I don't judge you for buying clothes in charity shops though, it's nothing to be ashamed of.
Stop lying. You were wearing a baby blue top and a pink hat straight out of the 80's from the band Culture Club. Because the picture had degraded so very badly, it looked as though there may have been rhinestones on the head piece that you were wearing like a fucking flaming homo. If anyone is "fantasising" it's you, when you claim not to dress like a bisexual in his mid 40's.
"Track suit?" I've seen you. You're the fucking farthest thing from any kind of athlete. You think wearing a "track suit" colored powder blue makes you cool? WRONG! It makes you look like the biggest fucking dork on this fucking planet. Dullards who wear "track suits" are over the age of 40 and have some confusion as to their real real sexual identity. Hence your 1000's of homoerotic prose to other men with dicks. How many times can one man tell another man that he sucks cawk and is ghey?
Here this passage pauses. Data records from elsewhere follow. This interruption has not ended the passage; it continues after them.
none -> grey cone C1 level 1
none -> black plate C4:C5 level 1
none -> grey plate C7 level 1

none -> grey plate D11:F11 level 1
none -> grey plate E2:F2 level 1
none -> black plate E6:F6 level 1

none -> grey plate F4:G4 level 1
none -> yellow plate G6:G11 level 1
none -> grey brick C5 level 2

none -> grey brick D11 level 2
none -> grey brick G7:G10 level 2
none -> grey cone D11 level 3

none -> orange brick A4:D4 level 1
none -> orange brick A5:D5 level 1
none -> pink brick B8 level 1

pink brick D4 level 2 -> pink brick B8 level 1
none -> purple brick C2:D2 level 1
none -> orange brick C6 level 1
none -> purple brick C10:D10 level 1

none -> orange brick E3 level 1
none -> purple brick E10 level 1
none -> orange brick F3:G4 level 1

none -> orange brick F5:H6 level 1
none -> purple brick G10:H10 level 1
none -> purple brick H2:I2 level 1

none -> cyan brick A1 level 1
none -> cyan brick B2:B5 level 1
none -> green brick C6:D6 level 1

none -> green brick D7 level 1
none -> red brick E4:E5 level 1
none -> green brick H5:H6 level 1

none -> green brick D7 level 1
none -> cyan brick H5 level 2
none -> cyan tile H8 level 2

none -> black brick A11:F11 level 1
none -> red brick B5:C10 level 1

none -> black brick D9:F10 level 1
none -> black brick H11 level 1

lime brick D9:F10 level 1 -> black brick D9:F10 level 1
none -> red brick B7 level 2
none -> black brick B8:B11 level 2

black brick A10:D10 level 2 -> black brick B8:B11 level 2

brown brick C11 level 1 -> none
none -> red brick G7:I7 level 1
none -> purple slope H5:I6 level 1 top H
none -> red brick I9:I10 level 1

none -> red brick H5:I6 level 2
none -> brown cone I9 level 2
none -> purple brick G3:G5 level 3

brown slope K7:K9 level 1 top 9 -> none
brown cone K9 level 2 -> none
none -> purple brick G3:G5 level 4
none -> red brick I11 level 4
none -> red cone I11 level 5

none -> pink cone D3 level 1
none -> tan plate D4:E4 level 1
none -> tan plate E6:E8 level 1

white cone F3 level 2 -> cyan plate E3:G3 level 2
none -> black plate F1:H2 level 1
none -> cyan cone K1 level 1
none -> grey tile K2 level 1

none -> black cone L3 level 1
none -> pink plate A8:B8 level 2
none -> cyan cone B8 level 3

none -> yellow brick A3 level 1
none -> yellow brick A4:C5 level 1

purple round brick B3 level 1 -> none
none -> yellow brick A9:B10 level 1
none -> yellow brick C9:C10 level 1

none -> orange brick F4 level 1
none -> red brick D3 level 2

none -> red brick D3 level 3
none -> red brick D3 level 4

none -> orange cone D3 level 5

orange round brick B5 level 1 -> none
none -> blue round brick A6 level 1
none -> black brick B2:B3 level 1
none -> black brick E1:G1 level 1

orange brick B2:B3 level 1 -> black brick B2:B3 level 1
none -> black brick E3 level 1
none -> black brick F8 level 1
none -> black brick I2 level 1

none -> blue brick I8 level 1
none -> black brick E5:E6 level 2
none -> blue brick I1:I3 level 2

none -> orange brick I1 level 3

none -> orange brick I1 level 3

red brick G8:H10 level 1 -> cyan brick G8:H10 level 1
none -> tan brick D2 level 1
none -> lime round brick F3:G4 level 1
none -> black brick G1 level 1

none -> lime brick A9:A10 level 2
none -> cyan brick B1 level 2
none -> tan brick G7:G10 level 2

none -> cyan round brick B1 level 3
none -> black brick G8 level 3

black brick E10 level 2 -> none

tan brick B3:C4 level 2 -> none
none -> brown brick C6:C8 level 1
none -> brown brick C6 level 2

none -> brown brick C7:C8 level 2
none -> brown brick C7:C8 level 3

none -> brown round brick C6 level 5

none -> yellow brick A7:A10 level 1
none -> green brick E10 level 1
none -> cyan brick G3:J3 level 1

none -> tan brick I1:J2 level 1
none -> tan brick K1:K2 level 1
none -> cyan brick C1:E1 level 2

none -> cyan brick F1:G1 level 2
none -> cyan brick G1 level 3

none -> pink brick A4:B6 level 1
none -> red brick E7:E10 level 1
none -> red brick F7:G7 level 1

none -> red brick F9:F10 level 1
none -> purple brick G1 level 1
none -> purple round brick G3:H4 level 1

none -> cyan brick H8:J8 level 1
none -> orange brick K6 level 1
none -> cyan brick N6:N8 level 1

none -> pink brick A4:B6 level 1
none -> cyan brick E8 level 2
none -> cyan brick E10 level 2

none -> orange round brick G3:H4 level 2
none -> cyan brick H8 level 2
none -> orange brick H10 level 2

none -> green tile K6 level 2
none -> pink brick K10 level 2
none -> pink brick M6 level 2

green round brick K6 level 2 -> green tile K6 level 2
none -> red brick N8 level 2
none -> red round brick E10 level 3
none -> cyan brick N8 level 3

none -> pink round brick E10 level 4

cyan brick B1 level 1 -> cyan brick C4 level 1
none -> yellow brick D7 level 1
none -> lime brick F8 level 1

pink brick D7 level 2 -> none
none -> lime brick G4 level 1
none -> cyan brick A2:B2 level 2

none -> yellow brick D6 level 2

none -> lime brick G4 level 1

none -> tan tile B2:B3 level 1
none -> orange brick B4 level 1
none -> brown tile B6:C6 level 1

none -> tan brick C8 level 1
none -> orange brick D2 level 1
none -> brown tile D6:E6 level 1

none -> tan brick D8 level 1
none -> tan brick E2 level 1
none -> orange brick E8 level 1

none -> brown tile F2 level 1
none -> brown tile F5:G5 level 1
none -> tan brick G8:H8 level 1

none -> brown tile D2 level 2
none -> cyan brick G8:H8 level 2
So you claim that Adidas is a "designer label?" In which universe would you see an Adidas "track suit" share the runway with even the likes of Michael Korrs? There's nothing about you that screams "designer labels." If anything your wardrobe probably costs no more than 3 quid.
As for me "buying clothes in charity shops," that'll happen as soon as you prove to everyone here that you have more than one tooth in your head.
I don't even know where to begin correcting this nonsense.
Pink hat and baby blue adidas tracksuit? Do you have a problem with your eyesight or at the time were you higher than Poark when she gets a whiff of Taco Bell? It was a Stone Island jumper, Google it, I doubt the soyboys in your libtarded city will have even heard of it.
You know, your language indicates that you're a bit of a mong. You most likely were a nerdy, awkward kid at school. I've picked up on this in the past. Who the fuck uses words like "Dullard" and "dork"? You speak like an 80's character from Saved By The Bell. What next, some classic Bart Simpson lines? How about "Don't have a cow maaaan!" Lulz.